On the other side the result found by Myra, Strober and Charles, Weinberg, (2009) is that there appear to be limited differences between employed and nonemployee wives in their use of strategies to relieve time pressures.
Table-2clearly reveals that the mean score obtained from working women on stress was 53.05 and mean score obtained from non-working on stress was 51.25 The difference between the two means was not significant. The higher mean score for stress was obtained by working women in comparison to non-working women. Aujla and Harshpinder, (2006) found that the various financial and temporal factors causing stress among working and non-working women in India. Results indicated that expenses on sudden emergencies, more work and less time to do them were considered to be the stressors by women in both categories. Working women were stressed due to shortage of time for doing work, planning, sharing with family, leisure or social activities and personal health care. Non-working women were stressed due to unavoidable expenses, and irregular income. On average, non-working women were stressed due to financial factors and working women due to temporal factors.
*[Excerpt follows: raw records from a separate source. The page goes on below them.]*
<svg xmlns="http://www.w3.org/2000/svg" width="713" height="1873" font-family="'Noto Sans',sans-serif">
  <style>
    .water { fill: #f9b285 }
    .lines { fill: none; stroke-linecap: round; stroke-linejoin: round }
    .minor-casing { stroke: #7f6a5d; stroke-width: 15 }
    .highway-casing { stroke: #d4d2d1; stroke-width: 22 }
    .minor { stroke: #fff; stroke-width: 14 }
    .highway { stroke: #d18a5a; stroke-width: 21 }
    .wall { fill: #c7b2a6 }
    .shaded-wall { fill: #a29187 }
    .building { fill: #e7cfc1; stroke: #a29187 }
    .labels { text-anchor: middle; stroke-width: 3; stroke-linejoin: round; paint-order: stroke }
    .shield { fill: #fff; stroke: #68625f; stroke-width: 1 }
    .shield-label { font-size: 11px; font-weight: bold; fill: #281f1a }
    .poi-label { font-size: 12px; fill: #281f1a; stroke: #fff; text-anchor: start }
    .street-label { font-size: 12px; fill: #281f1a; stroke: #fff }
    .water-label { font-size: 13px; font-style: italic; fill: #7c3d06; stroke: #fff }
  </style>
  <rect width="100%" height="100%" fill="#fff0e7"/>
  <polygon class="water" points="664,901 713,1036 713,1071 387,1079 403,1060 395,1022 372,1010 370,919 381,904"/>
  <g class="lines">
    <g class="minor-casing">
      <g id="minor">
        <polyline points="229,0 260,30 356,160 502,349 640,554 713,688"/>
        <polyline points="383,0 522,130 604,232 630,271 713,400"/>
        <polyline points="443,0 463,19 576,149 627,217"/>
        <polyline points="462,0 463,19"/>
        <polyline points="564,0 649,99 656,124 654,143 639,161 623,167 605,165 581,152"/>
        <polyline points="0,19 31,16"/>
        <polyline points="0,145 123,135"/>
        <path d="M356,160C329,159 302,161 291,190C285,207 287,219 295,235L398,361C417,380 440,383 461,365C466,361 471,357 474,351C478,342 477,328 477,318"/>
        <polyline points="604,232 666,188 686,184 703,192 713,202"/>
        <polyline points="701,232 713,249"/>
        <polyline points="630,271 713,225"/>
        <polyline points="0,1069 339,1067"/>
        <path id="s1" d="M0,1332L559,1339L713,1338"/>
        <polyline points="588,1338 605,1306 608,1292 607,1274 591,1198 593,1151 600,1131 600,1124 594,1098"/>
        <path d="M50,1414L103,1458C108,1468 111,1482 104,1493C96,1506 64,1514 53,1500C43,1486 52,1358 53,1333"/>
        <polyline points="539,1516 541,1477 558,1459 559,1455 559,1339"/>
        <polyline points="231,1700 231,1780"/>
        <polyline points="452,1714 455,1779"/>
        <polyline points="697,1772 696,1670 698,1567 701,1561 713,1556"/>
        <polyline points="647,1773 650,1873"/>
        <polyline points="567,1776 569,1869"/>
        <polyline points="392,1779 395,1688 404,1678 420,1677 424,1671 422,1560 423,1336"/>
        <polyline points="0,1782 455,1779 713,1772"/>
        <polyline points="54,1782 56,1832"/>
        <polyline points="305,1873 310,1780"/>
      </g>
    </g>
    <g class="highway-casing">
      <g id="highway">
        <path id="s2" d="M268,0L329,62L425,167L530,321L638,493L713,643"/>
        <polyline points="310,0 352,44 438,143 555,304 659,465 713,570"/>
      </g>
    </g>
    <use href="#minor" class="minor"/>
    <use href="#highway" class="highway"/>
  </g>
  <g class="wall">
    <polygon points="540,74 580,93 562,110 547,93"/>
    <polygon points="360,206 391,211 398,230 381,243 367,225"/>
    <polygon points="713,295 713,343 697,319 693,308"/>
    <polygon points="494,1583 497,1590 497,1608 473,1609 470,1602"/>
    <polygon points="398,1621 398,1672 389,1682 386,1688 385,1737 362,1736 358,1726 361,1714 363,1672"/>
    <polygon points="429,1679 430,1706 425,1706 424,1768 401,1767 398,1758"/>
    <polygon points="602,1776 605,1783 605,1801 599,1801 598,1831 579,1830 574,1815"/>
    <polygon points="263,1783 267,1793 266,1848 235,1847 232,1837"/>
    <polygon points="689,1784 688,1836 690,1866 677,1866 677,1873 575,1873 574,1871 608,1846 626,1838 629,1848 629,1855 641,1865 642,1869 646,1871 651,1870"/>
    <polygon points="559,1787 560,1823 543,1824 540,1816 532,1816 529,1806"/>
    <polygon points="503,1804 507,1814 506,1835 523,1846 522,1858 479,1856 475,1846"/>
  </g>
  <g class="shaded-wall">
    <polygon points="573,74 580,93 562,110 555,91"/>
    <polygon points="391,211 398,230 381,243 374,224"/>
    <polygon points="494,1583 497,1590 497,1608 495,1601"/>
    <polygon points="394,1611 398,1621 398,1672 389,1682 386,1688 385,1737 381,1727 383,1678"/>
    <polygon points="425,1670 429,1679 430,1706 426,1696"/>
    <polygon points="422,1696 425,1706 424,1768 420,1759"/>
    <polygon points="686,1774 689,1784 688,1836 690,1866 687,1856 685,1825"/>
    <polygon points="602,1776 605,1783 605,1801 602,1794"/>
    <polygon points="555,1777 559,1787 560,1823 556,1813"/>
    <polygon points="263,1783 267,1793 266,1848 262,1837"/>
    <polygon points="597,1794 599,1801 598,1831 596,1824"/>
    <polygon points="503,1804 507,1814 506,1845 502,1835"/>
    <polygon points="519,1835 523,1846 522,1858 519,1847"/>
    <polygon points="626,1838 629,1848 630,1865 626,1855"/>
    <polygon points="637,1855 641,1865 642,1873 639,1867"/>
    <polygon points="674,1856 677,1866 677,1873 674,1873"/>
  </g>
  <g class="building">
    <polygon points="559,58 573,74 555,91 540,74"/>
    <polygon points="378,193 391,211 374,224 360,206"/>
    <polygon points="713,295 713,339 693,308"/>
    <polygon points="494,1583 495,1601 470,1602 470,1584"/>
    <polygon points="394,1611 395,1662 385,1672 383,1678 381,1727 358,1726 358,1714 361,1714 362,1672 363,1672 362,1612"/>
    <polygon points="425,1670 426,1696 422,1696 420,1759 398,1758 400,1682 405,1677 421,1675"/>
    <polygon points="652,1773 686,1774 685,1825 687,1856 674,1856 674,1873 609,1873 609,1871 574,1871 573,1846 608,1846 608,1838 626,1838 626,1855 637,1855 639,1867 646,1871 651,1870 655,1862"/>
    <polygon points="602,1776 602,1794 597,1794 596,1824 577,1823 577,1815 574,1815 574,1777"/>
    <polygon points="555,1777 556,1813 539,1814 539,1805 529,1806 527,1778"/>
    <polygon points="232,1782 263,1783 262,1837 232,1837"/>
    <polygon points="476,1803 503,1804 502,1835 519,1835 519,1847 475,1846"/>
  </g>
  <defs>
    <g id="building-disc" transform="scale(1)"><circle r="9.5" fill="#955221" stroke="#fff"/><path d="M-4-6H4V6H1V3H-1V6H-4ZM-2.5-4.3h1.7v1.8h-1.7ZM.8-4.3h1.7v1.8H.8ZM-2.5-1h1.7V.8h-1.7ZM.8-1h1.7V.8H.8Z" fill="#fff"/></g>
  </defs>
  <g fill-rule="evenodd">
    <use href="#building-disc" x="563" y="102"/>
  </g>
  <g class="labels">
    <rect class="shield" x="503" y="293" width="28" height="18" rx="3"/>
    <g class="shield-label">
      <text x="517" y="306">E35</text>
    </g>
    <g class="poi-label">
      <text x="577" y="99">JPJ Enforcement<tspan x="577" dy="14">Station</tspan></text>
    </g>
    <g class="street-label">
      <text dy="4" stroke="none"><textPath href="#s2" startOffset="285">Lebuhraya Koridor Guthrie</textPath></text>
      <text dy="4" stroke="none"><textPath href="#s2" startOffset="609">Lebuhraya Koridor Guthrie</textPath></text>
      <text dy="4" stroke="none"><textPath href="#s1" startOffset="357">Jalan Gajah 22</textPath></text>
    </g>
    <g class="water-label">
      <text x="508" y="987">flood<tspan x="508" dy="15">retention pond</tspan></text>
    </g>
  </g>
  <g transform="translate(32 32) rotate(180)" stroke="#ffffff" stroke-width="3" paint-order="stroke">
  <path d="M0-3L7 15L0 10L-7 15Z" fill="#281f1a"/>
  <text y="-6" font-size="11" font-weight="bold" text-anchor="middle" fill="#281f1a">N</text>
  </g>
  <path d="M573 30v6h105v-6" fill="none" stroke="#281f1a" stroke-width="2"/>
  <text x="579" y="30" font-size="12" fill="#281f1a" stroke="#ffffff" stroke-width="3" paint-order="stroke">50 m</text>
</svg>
It is also consistent with Hsatami (2007) also found in their study that there was significant difference between stress among working and non working married women.
Table-3clearly reveals that the mean score obtained from working women on self-efficacy was 28.8 and mean score obtained from non-working on self-efficacy was 29.8. The difference between the two means was not significant. The higher mean score for self-efficacy was obtained by non-working women in comparison to working women. Kumthekar (2000) examined the working women, being an earner in the family, is easily accepted and respected. Hence; it was thought that working women would have a more positive self- efficacy as compared to non working women. The result was found, it is amazing to note that no significant difference between working and non working women. All women had a devaluated self- efficacy.
In the end it may conclude that working women are more efficient in managing the time in comparison to non married working married women. Result also shows that there is no significant difference in stress among working and non-working women. Surprisingly result also shows that working and non working married women have similar level in self- efficacy.